L’idea è nata dieci anni fa da un gruppo di dottorandi dell’Università di Roma “Tor Vergata” con lo scopo di creare una rete di persone giovani impegnate nella ricerca e far nascere nuove collaborazioni in vari campi della fisica. Insieme ad altre iniziative emerse in diverse aree di ricerca, segna la consapevolezza e il desiderio di dottorandi, borsisti post-dottorato e giovani ricercatori di svolgere un ruolo importante nel progresso scientifico. L’atmosfera è informale e la formula è semplice: incontrarsi una volta l’anno in una città italiana, riunendo un centinaio di fisici provenienti da tutto il mondo.

La conferenza si apre domani, alle ore 9.30, presso la prestigiosa Villa Mondragone, Centro di Rappresentanza dell’Ateneo di Roma “Tor Vergata”.

“Questa decima edizione si profila di grande successo – dice Marina Migliaccio dell’Università di Roma ‘Tor Vergata’, tra i fondatori dell’iniziativa -. Avremo oltre cento studenti e giovani ricercatori che arrivano da una decina di paesi differenti. Il programma vanta più di 40 contributi orali e una ricchissima sessione di poster, con oltre 60 contributi originali”.

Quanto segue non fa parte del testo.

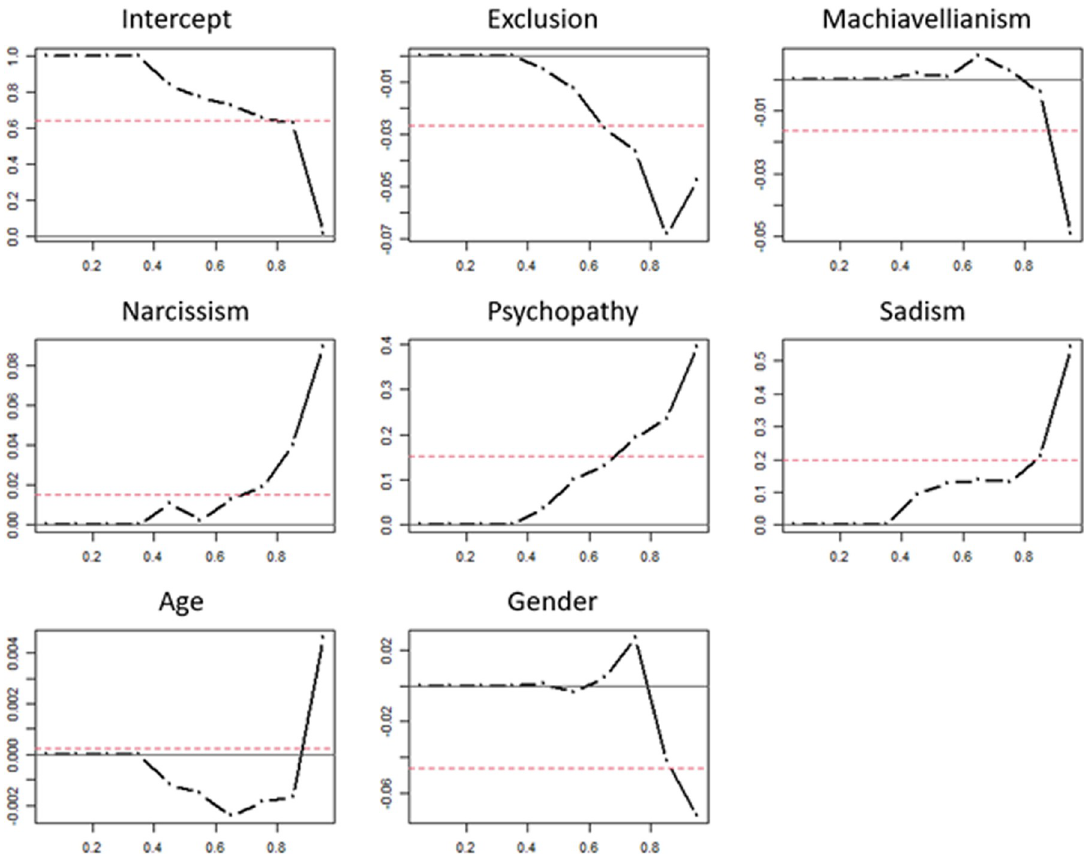
Fig 1. Graphs of the quantile regression coefficients for all independent variables. Note . Simple linear regression coefficients (red line) and quantile regressions for exclusion, Machiavellianism, narcissism, psychopathy, sadism, age, and gender (male with female as the comparison group) for the dependent variable immediate trolling motivation. The x-axis represents the quantiles for immediate trolling motivation while the y-axis represents the unstandardized coefficients of the respective independent variable.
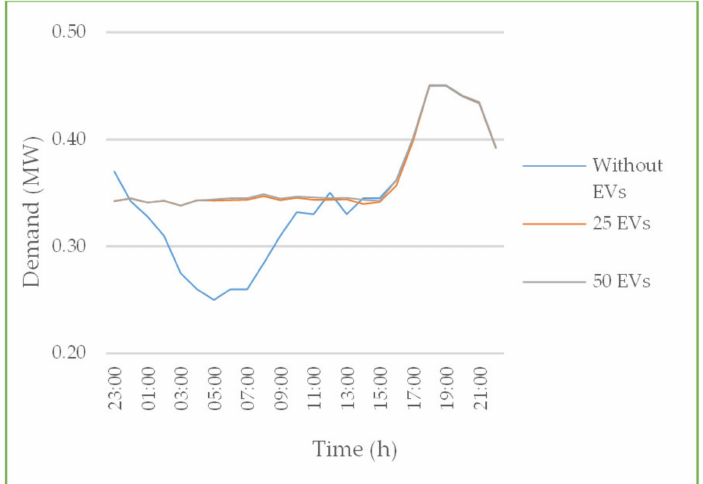
Figure 7. The effect of charging/discharging on LC1 when N = 25 and 50 cars with a random mobility pattern are used for valley filling or peak shaving.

I temi trattati andranno dall’astrofisica alla fisica nucleare, dalla geofisica alle scienze non lineari e alla fisica computazionale. Massimiliano Lattanzi, Sezione INFN – Istituto Nazionale di Fisica Nucleare di Ferrara, e Claudio Attaccalite, Centre Interdisciplinaire de Nanoscience di Marsiglia arricchiscono il programma con interventi su temi quali cosmologia, il primo, e fisica della materia, il secondo: rispettivamente. Tra le novità della decima edizione, una tavola rotonda durante la quale si discuterà della connessione tra fisica e aziende.

Si passeranno la parola Daniel Ricci Pacifici e Najla Said, rispettivamente un ex fisico e una ex cosmologa, entrambi con carriere in diversi ambiti del settore privato, e Antonella Delle Noci, rappresentante dell’area risorse umane. I partecipanti avranno inoltre l’occasione di visitare i Laboratori Nazionali di Frascati dell’INFN, conoscendo da vicino le eccellenze della ricerca italiana.

Il decimo Young Researcher meeting è realizzato grazie al supporto dell’Università di Roma “Tor Vergata”, in particolare il gruppo di Fisica solare di “Tor Vergata”, dal Programma Nazionale PLS – Piano Lauree Scientifiche, dall’INFN l’Istituto Nazionale di Fisica Nucleare e da Akka Technologies.